Resisting the pressure to conform to prescribed notions of “happiness” and “success” is no simple feat when a combination of cultural forces persistently push us to appear happy at all times. In a world increasingly defined by social media and saturated with superficial perfection, we have caught ourselves in a series of harmful deceptions. In this new world, if you’re not happy, you’re not really living. If you don’t have everything figured out, you’re not worthy of recognition. If you’re struggling, you keep going and you get over it.
In this world, we make ourselves less productive, less healthy, and less whole.
Ignoring and suppressing sadness in favor of fake images of happiness has become a popular way to deal with the pressure. In an article for The Independent, Kashmira Gander highlighted how the social media world can make people feel as though everyone lives in an eternal state of euphoria, even when they know constant happiness is a hoax. Margarita Tartakovsky, M.S., has noted how people keep sadness to themselves and from themselves because it is seen as an emotion to avoid wherever possible. The message people are receiving is that it is not okay to not be okay. However, brushing sadness aside can lead to its expression in unhealthy ways. Tartakovsky describes sadness as a valuable, vital emotion that can serve as a guiding force and turn into an opportunity for us to grow and change.
It is an emotion signaling that something in our lives is out of balance and needs to be addressed.

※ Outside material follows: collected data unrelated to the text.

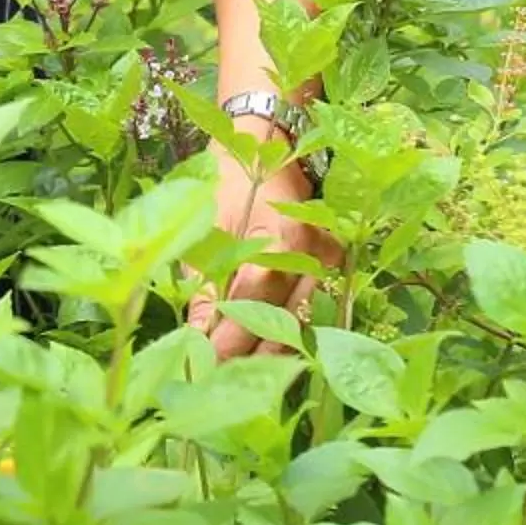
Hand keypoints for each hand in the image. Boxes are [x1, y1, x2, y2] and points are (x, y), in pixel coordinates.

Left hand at [186, 144, 334, 359]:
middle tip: (218, 381)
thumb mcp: (207, 230)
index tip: (202, 366)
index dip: (227, 340)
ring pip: (301, 321)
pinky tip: (264, 350)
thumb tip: (195, 338)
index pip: (251, 303)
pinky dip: (288, 329)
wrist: (265, 143)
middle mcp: (309, 253)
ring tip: (239, 377)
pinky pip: (310, 306)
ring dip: (270, 350)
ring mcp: (326, 258)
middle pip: (282, 321)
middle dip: (250, 357)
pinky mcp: (330, 262)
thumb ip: (204, 286)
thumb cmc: (228, 183)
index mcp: (275, 239)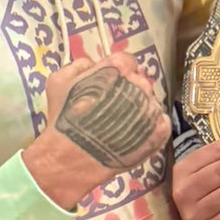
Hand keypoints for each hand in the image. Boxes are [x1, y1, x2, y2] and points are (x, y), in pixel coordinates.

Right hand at [23, 52, 170, 209]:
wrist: (72, 157)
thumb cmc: (63, 118)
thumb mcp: (59, 81)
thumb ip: (80, 65)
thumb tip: (95, 64)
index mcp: (117, 68)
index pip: (127, 62)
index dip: (119, 73)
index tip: (111, 86)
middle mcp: (139, 84)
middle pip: (141, 82)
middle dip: (130, 91)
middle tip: (114, 108)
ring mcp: (151, 108)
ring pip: (151, 103)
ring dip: (140, 110)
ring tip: (122, 126)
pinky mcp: (159, 131)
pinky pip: (161, 123)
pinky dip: (151, 128)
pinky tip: (135, 136)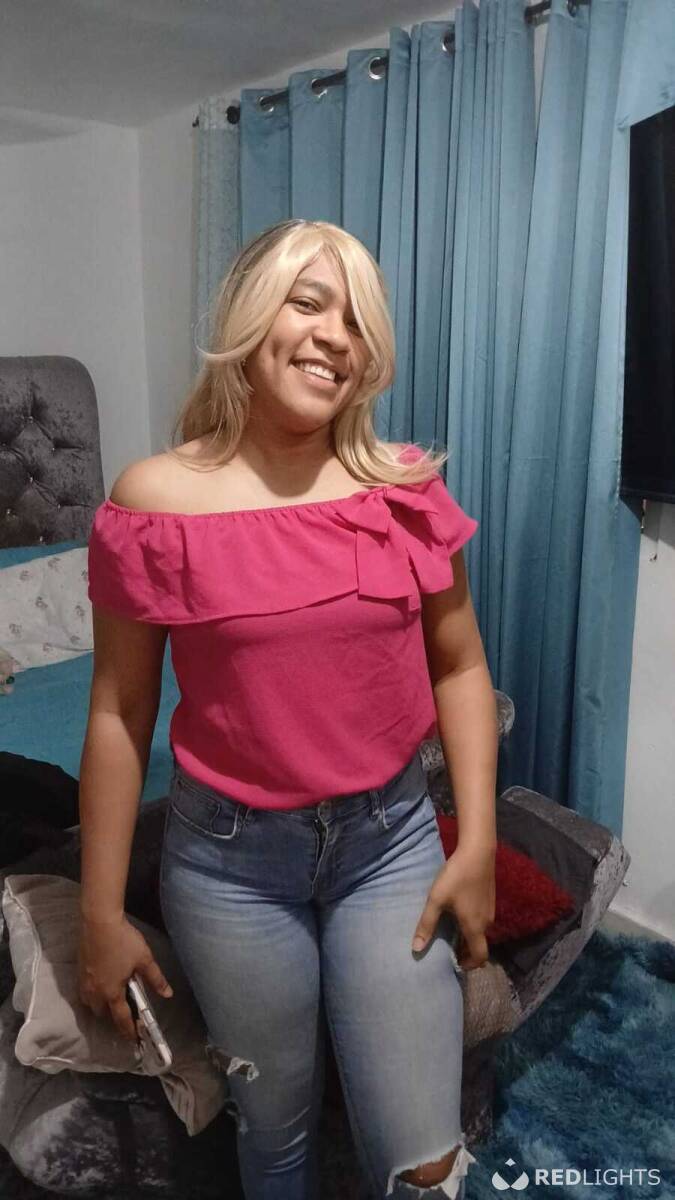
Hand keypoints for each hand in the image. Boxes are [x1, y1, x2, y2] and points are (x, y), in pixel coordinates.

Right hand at [78, 913, 172, 1041]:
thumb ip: (156, 979)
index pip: (121, 1018)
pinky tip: (99, 985)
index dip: (129, 1030)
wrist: (98, 921)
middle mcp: (95, 992)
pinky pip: (84, 991)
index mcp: (112, 992)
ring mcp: (84, 981)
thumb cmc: (123, 940)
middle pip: (102, 1013)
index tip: (134, 1039)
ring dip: (100, 1006)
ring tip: (111, 1001)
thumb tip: (168, 994)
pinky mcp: (79, 970)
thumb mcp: (144, 959)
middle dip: (112, 1018)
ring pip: (90, 1003)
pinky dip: (92, 994)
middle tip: (124, 1015)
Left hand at [411, 843, 495, 970]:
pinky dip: (472, 924)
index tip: (456, 964)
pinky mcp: (490, 899)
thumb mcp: (437, 900)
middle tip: (449, 950)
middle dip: (466, 951)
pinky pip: (482, 920)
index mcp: (475, 927)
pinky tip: (459, 912)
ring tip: (451, 932)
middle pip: (479, 945)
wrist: (478, 852)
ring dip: (469, 937)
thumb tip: (416, 949)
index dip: (470, 965)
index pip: (479, 957)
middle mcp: (486, 922)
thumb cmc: (456, 877)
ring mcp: (490, 910)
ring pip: (481, 932)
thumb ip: (426, 924)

Susan David, a psychologist who gave a Ted Talk entitled “The gift and power of emotional courage” in 2018, has suggested the way we deal with our inner world drives how we live, love, and lead. Stuck in an unkind tyranny of positivity, she thinks the radical acceptance of all our emotions can become the cornerstone to resilience and authentic happiness. That means we need to read each of our emotions as data and learn how to compassionately and courageously be at peace with them. Tough emotions are part of our contract with life – pushing them aside takes us nowhere. Instead of repressing them, we need to accept the spectrum of emotions defining our humanity. Instead of feeling bad for feeling bad, we need to understand that “negative” emotions are just as important as “positive” ones. Social psychologist Brock Bastian has argued that some pain is necessary to increase experiences of pleasure and build psychological resilience. Pain can increase our presence in life, focus our minds, create meaning, and give things a sense of purpose. It is an essential part of living a full life.
In an effort to resist the cultural bias towards valuing positivity and happiness above all else, we should recognize that sadness and pain refine us. These emotions give us perspective. Instead of destroying ourselves in the search for an unattainable state of happiness, we should strive for a life of meaning. We should be looking for wholeness; taking care of our sense of purpose, our connection with others, and of our spirituality leads to a fulfilled life. Practicing self-care and helping others. Confronting our emotions and finding peace with them.
Cultivating self-awareness and living a life of authenticity. These actions can help us move away from the version of the world obsessed with perfection and towards a version of the world concerned with holistic health and emotional agility. The pursuit of wholeness is much more promising than the pursuit of elusive happiness.